- Your goal -
All of the records must be repeated exactly as they read.

- Study material -
________________________
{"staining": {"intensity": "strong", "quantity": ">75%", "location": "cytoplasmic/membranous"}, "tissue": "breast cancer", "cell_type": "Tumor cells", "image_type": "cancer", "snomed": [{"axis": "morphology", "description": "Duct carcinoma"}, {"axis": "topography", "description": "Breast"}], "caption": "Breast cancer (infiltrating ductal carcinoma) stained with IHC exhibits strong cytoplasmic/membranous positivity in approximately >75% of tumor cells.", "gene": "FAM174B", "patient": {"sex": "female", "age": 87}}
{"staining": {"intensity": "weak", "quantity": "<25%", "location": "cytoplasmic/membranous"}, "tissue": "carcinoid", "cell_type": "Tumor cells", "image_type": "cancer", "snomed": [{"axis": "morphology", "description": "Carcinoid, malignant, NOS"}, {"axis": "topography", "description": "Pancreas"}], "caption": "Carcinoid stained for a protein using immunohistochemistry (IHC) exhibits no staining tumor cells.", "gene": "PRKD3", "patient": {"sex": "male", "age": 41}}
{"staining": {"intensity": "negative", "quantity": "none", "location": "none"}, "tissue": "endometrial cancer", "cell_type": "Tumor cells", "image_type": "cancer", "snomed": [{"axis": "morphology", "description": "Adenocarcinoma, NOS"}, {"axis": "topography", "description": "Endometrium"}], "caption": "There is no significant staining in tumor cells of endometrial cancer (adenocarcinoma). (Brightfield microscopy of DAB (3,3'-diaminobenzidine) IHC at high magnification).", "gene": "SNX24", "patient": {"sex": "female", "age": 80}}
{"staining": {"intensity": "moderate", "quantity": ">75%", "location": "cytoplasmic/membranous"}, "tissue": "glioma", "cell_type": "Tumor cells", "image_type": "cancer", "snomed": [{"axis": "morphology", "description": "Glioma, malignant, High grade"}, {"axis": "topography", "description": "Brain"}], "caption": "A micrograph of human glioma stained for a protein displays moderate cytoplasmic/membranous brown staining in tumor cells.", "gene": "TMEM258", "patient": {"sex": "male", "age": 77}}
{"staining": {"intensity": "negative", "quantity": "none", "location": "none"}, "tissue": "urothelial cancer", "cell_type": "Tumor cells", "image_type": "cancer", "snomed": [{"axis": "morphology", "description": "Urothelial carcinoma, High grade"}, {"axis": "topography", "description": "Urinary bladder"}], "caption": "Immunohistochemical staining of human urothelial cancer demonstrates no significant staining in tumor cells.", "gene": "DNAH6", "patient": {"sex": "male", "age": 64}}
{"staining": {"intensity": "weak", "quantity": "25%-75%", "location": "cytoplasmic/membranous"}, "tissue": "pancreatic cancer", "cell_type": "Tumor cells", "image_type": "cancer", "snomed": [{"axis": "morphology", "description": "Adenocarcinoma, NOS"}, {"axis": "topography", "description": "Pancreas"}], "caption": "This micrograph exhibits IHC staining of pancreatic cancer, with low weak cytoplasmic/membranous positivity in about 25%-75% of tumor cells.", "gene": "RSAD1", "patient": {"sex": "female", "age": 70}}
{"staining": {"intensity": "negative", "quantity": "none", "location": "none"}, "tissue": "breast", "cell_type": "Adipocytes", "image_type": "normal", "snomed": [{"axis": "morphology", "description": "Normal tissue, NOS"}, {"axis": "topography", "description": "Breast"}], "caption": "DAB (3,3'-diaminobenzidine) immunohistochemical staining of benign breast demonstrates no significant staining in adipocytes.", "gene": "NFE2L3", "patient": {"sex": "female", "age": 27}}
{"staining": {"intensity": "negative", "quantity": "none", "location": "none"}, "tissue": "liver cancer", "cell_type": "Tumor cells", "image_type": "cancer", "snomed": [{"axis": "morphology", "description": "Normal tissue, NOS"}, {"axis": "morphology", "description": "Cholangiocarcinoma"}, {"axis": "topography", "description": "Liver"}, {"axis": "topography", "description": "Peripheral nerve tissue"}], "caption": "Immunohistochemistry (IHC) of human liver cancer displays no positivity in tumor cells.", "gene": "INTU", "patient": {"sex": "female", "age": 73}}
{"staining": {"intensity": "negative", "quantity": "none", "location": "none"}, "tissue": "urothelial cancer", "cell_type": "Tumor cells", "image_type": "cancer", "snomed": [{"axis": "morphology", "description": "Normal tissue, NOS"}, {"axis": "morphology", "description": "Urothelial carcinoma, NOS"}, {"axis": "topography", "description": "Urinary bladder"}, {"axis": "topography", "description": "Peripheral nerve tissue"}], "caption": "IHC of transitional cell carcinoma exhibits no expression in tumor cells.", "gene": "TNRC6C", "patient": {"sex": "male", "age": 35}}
________________________
- Response below -
{"staining": {"intensity": "strong", "quantity": ">75%", "location": "cytoplasmic/membranous"}, "tissue": "breast cancer", "cell_type": "Tumor cells", "image_type": "cancer", "snomed": [{"axis": "morphology", "description": "Duct carcinoma"}, {"axis": "topography", "description": "Breast"}], "caption": "Breast cancer (infiltrating ductal carcinoma) stained with IHC exhibits strong cytoplasmic/membranous positivity in approximately >75% of tumor cells.", "gene": "FAM174B", "patient": {"sex": "female", "age": 87}}
{"staining": {"intensity": "weak", "quantity": "<25%", "location": "cytoplasmic/membranous"}, "tissue": "carcinoid", "cell_type": "Tumor cells", "image_type": "cancer", "snomed": [{"axis": "morphology", "description": "Carcinoid, malignant, NOS"}, {"axis": "topography", "description": "Pancreas"}], "caption": "Carcinoid stained for a protein using immunohistochemistry (IHC) exhibits no staining tumor cells.", "gene": "PRKD3", "patient": {"sex": "male", "age": 41}}
{"staining": {"intensity": "negative", "quantity": "none", "location": "none"}, "tissue": "endometrial cancer", "cell_type": "Tumor cells", "image_type": "cancer", "snomed": [{"axis": "morphology", "description": "Adenocarcinoma, NOS"}, {"axis": "topography", "description": "Endometrium"}], "caption": "There is no significant staining in tumor cells of endometrial cancer (adenocarcinoma). (Brightfield microscopy of DAB (3,3'-diaminobenzidine) IHC at high magnification).", "gene": "SNX24", "patient": {"sex": "female", "age": 80}}
{"staining": {"intensity": "moderate", "quantity": ">75%", "location": "cytoplasmic/membranous"}, "tissue": "glioma", "cell_type": "Tumor cells", "image_type": "cancer", "snomed": [{"axis": "morphology", "description": "Glioma, malignant, High grade"}, {"axis": "topography", "description": "Brain"}], "caption": "A micrograph of human glioma stained for a protein displays moderate cytoplasmic/membranous brown staining in tumor cells.", "gene": "TMEM258", "patient": {"sex": "male", "age": 77}}
{"staining": {"intensity": "negative", "quantity": "none", "location": "none"}, "tissue": "urothelial cancer", "cell_type": "Tumor cells", "image_type": "cancer", "snomed": [{"axis": "morphology", "description": "Urothelial carcinoma, High grade"}, {"axis": "topography", "description": "Urinary bladder"}], "caption": "Immunohistochemical staining of human urothelial cancer demonstrates no significant staining in tumor cells.", "gene": "DNAH6", "patient": {"sex": "male", "age": 64}}
{"staining": {"intensity": "weak", "quantity": "25%-75%", "location": "cytoplasmic/membranous"}, "tissue": "pancreatic cancer", "cell_type": "Tumor cells", "image_type": "cancer", "snomed": [{"axis": "morphology", "description": "Adenocarcinoma, NOS"}, {"axis": "topography", "description": "Pancreas"}], "caption": "This micrograph exhibits IHC staining of pancreatic cancer, with low weak cytoplasmic/membranous positivity in about 25%-75% of tumor cells.", "gene": "RSAD1", "patient": {"sex": "female", "age": 70}}
{"staining": {"intensity": "negative", "quantity": "none", "location": "none"}, "tissue": "breast", "cell_type": "Adipocytes", "image_type": "normal", "snomed": [{"axis": "morphology", "description": "Normal tissue, NOS"}, {"axis": "topography", "description": "Breast"}], "caption": "DAB (3,3'-diaminobenzidine) immunohistochemical staining of benign breast demonstrates no significant staining in adipocytes.", "gene": "NFE2L3", "patient": {"sex": "female", "age": 27}}
{"staining": {"intensity": "negative", "quantity": "none", "location": "none"}, "tissue": "liver cancer", "cell_type": "Tumor cells", "image_type": "cancer", "snomed": [{"axis": "morphology", "description": "Normal tissue, NOS"}, {"axis": "morphology", "description": "Cholangiocarcinoma"}, {"axis": "topography", "description": "Liver"}, {"axis": "topography", "description": "Peripheral nerve tissue"}], "caption": "Immunohistochemistry (IHC) of human liver cancer displays no positivity in tumor cells.", "gene": "INTU", "patient": {"sex": "female", "age": 73}}
{"staining": {"intensity": "negative", "quantity": "none", "location": "none"}, "tissue": "urothelial cancer", "cell_type": "Tumor cells", "image_type": "cancer", "snomed": [{"axis": "morphology", "description": "Normal tissue, NOS"}, {"axis": "morphology", "description": "Urothelial carcinoma, NOS"}, {"axis": "topography", "description": "Urinary bladder"}, {"axis": "topography", "description": "Peripheral nerve tissue"}], "caption": "IHC of transitional cell carcinoma exhibits no expression in tumor cells.", "gene": "TNRC6C", "patient": {"sex": "male", "age": 35}}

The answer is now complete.